Political science senior Eyal Binshtock agreed. “It’s pretty ugly. And it gets really crowded between classes.”
Just like certain fashion trends and once mind-boggling special effects, the plaza has become dated after 30-odd years. University representatives now want to fix that.
“We want to completely tear down and rebuild the area,” Souza said.
The vision is to transform the plaza into a venue capable of hosting multiple activities, including club fairs, large concerts and other activities.
“The goal is to open it up for more programmable space,” Souza said.
Since its conception, the plaza has been used as a hangout for students before and after classes. Clubs and greek organizations set up booths along the edge by the bookstore and bands perform during UU Hour on Thursdays. But the plaza is empty at night and on the weekends, and Souza sees this as a problem.
The idea to renovate came about approximately three years ago when the University Union Advisory Board (UUAB) surveyed the campus and discovered that students were unhappy with the current design of the plaza. Ever since, the UUAB has been working to update it.
“It’s the job of the union board to keep the facilities updated,” UUAB chair Nicole Stromsness said.
The plan to redesign the area took a big step forward Jan. 30 at the UUAB meeting when San Luis Obispo-based Omni Design Group, Inc. unveiled a possible design of the new plaza. The computer presentation showed a 3D model of what the new plaza would look like, complete with students walking through and relaxing on the grounds.
A local landscaping company, Oasis Associates, Inc., appeared as well to discuss their thoughts on adding vegetation to the area.
Among the many changes to the plaza, 10 to 15 trees would be added for shade, including one large “statement tree,” possibly a jacaranda, according to Oasis. Other changes would include placing a large grassy slope near the bus stop on which students could relax and removing the large cement stairs in the middle of the plaza.
One of the biggest changes would be the placement of the stage. Omni’s plan is to move the stage so it resides next to Backstage Pizza. The stage would be level with South Perimeter Drive, which would give the plaza easier street-side accessibility for both students and bands carrying gear from their cars. A translucent awning would be installed over the stage as well.
The model was generally well received by the board and only specifics were debated, including the placement of a sculpture.
Omni Design Group, Inc. had originally envisioned placing a sculpture or a fountain in the center of the plaza to serve as a focal point.
However, the Landscape Advisory Board thought that the sculpture would hinder pedestrian traffic flow and asked that it be placed closer to the edge of the plaza, near the bookstore.
The UUAB was divided on the issue and the discussion over the sculpture was tabled.
“We really just want to make the area more accessible for students,” Stromsness said.
Though construction isn’t due to start until June 2009, there is still much to be done before then.
“The UUAB still has to endorse the design, then the Landscape Advisory Board needs to check it over.

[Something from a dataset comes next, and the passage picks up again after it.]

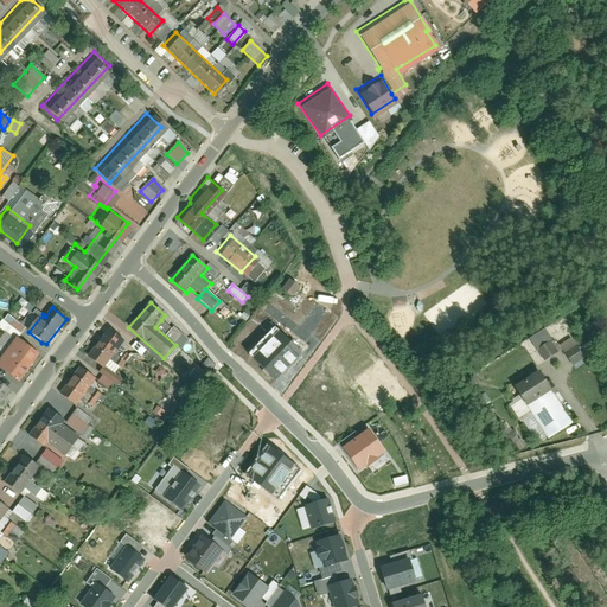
[(172,330),(161,320),(155,327),(176,345),(184,336),(174,327),(172,330)]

We also have to make sure we have enough reserve funds,” director of business services Dwayne Brummet said.
Assuming the plans are approved on time, construction should run from June to December 2009, Stromsness said.
The summer start time will help limit inconvenience to students.
“Obviously, the bookstore, University Union and a few other buildings will be near the construction, but for the most part it shouldn’t affect classrooms,” Souza said. “We definitely want to minimize the impact on students.”